GameSpot's Kevin VanOrd found Nilin a good protagonist, while enjoying the Remix segments, world design, and combat. The pieces he found lacking were the story, which didn't really live up to its premise, a restrictive world design and troublesome camera.

Ryan Taljonick of GamesRadar enjoyed the setting, customizable combos and Remix segments, but found the game to be overly linear, the combat unwieldy and several pieces of the dialogue sub-par.

Justin Speer of GameTrailers praised the scope of the world and its story, the platforming elements and the Remix segments, though he said they were "underdeveloped and underutilized". On the downside, the story and dialogue were often lacking, the combat was problematic, some aspects of the graphics and controls annoying or comical, and progress between savepoints was wiped away if the character died. He stated "It's up to you to decide if your mind has room to hold such a curious oddity".

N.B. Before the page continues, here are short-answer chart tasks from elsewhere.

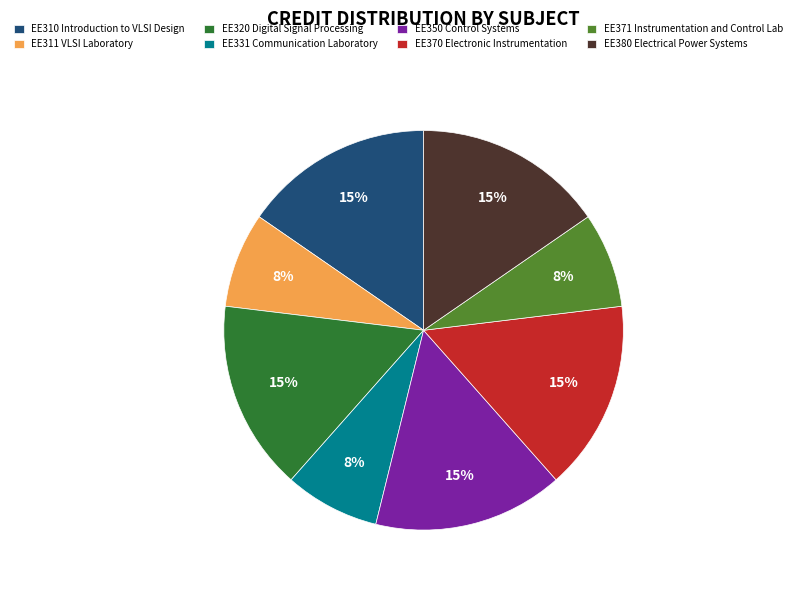

Which has a higher value, EE310 Introduction to VLSI Design or EE371 Instrumentation and Control Lab?

EE310 Introduction to VLSI Design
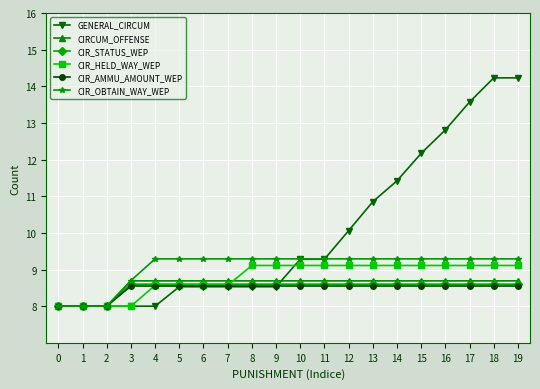

What is the total value across all series at 14?

55.7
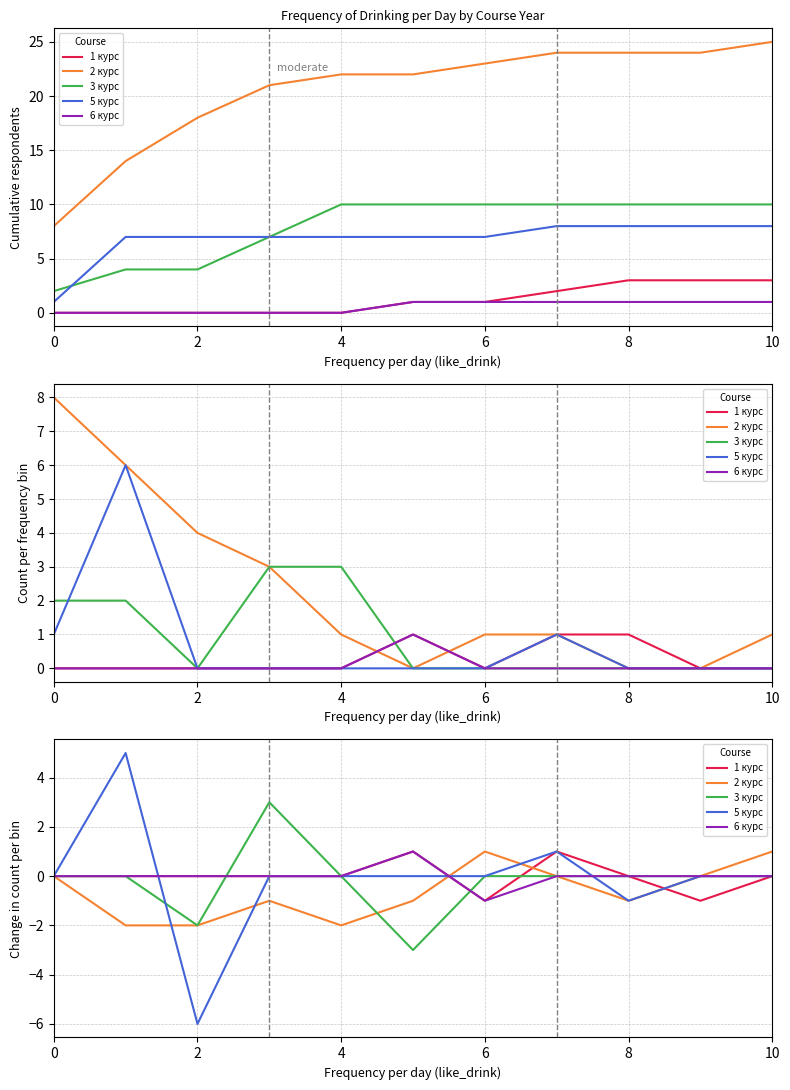

How many data points in 6 курс are less than 0?

1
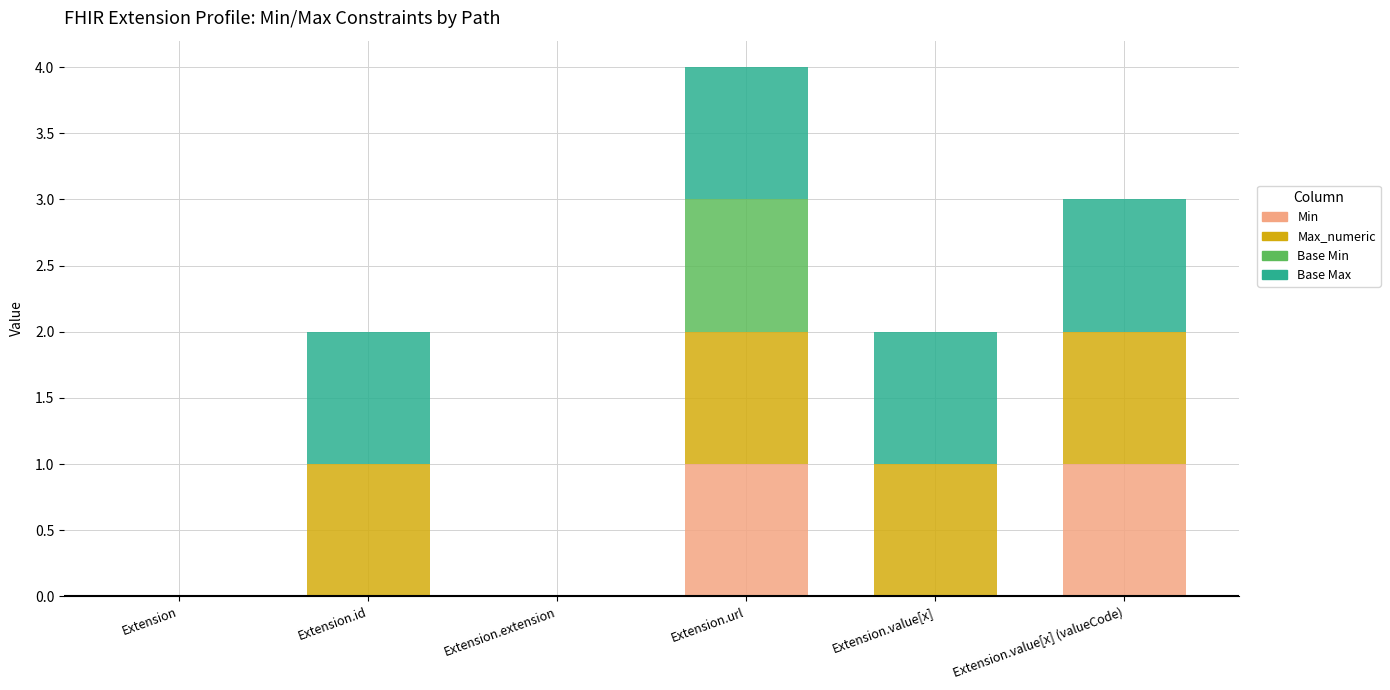

What is the total value across all series at Extension.url?

4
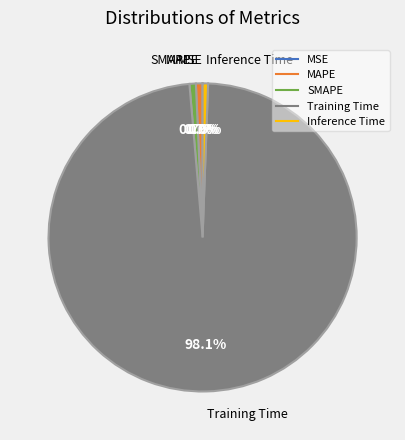

Which slice is the largest?

Training Time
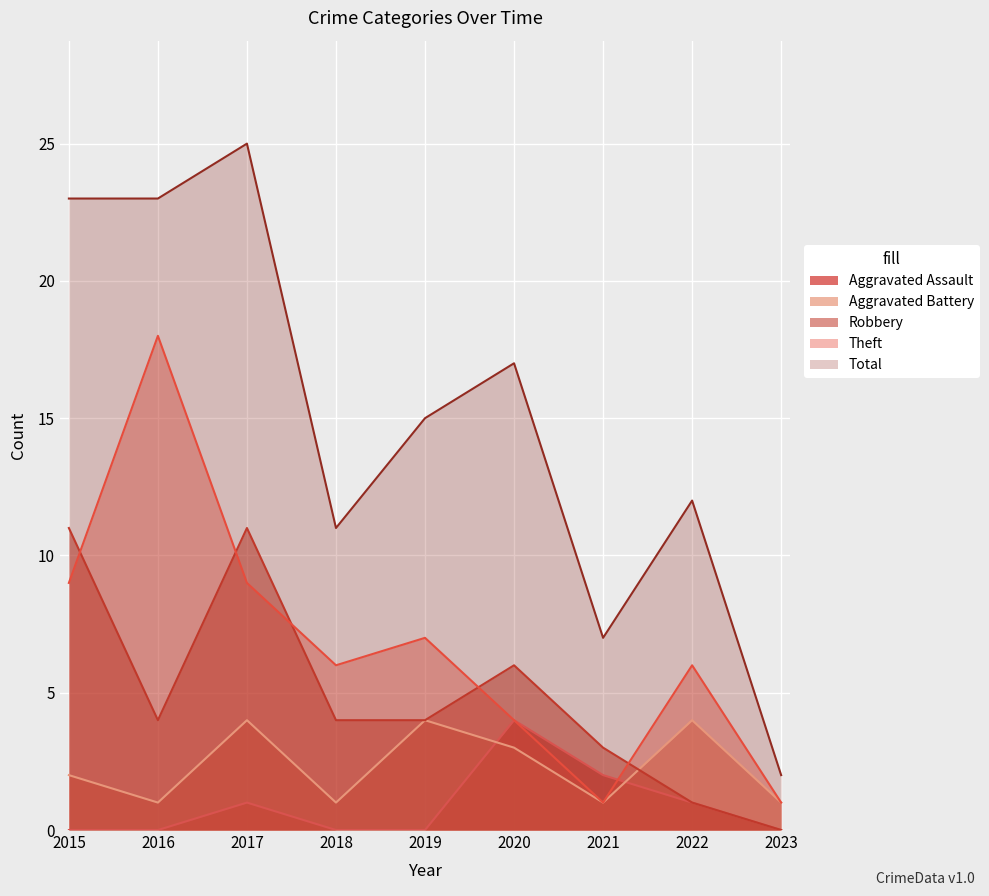

Reading left to right, list all the values displayed in this chart.

Aggravated Assault: 0	0	1	0	0	4	2	1	0
Aggravated Battery: 2	1	4	1	4	3	1	4	1
Robbery: 11	4	11	4	4	6	3	1	0
Theft: 9	18	9	6	7	4	1	6	1
Total: 23	23	25	11	15	17	7	12	2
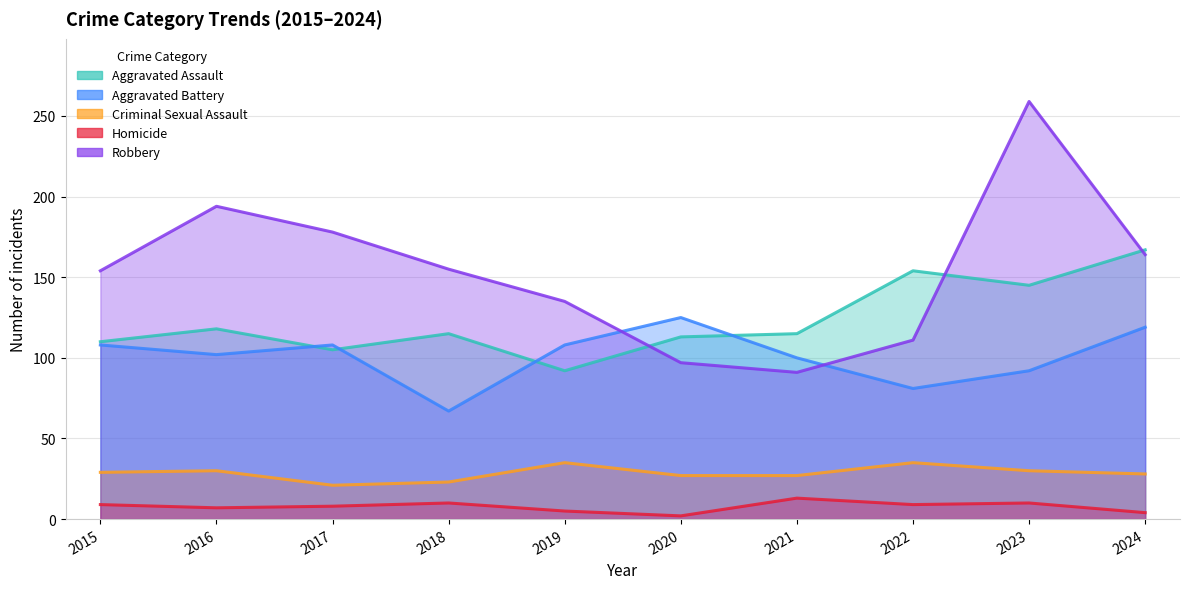

True or false: Criminal Sexual Assault and Homicide intersect in this chart.

False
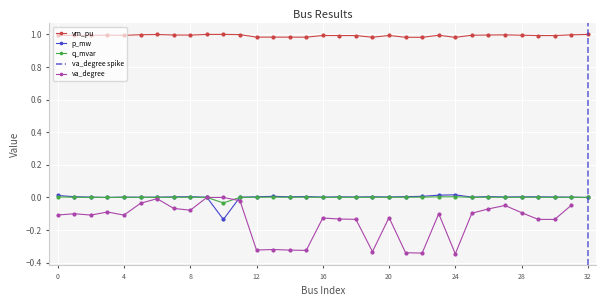

True or false: vm_pu and q_mvar intersect in this chart.

False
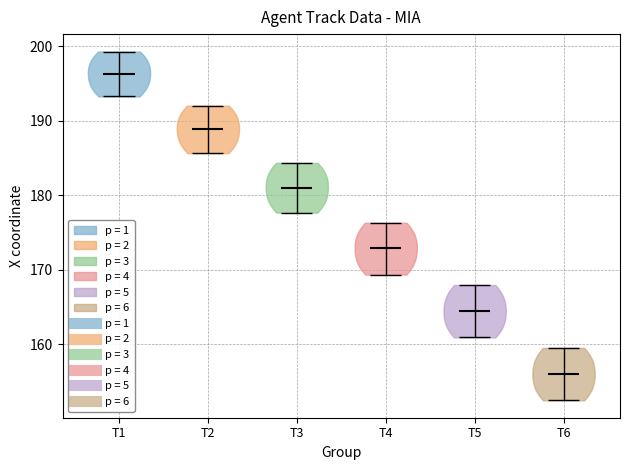

Which violin has the highest median line?

T1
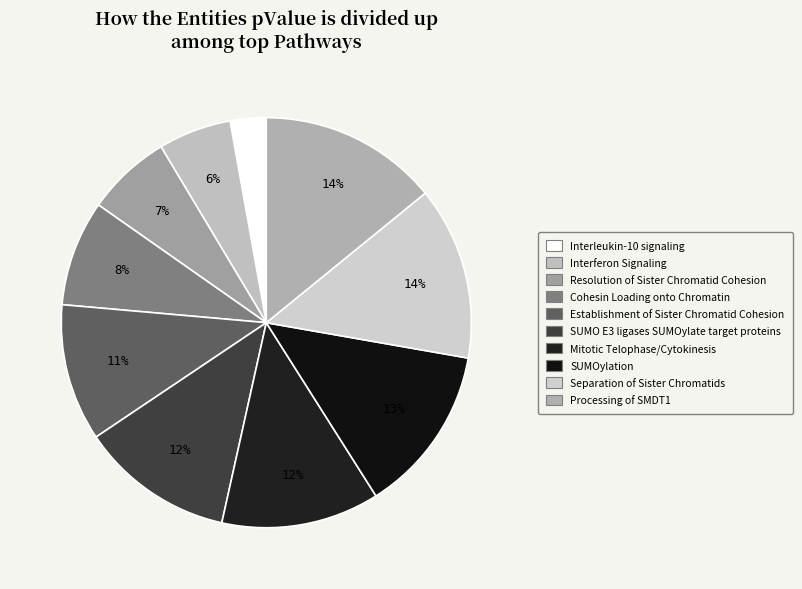

Count the number of slices in the pie.

10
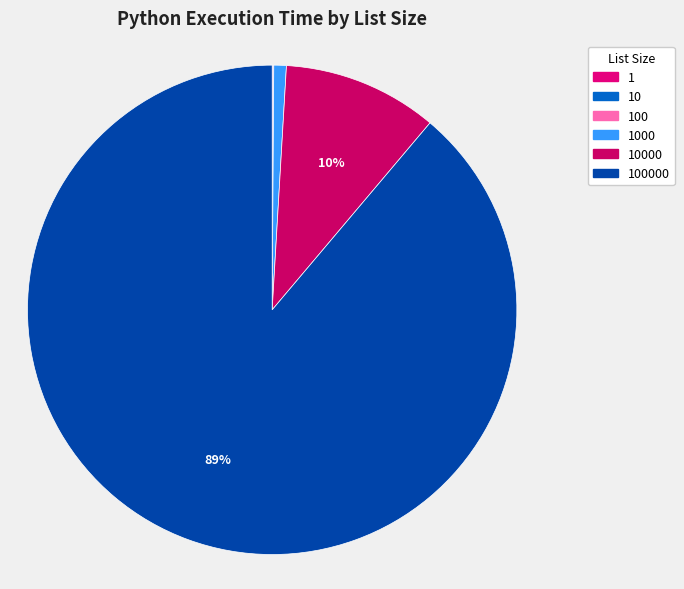

Is it true that 1 is 14% of the pie?

False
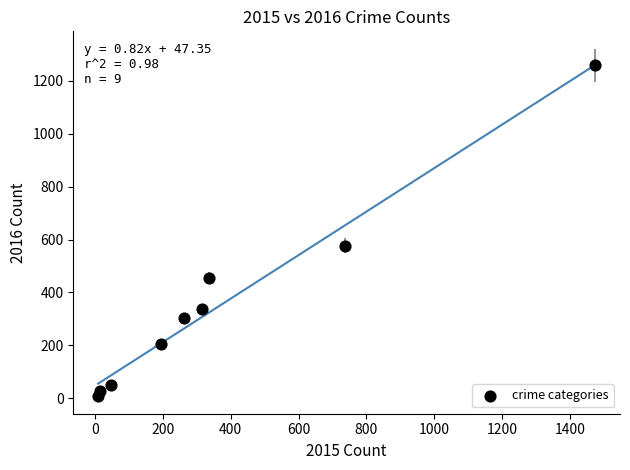

What is the average Y value?

358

Daniel Krupa of IGN enjoyed the premise of the game, the general setting, the ambitious story and Memory Remix segments, but found the combat unappealing, the platforming weak, and the gameplay simplistic and repetitive. He finished: "Remember Me is a likeable, even admirable game that tells a deeply personal story in a thoughtfully-fashioned world populated by richly detailed character models. But ultimately, it failed to challenge or excite me as a game, as all of its best ideas are confined to its overarching fiction rather than its gameplay".

The Official PlayStation Magazine review criticized the combat, platforming and poor storytelling, but praised the world design and general atmosphere of the game.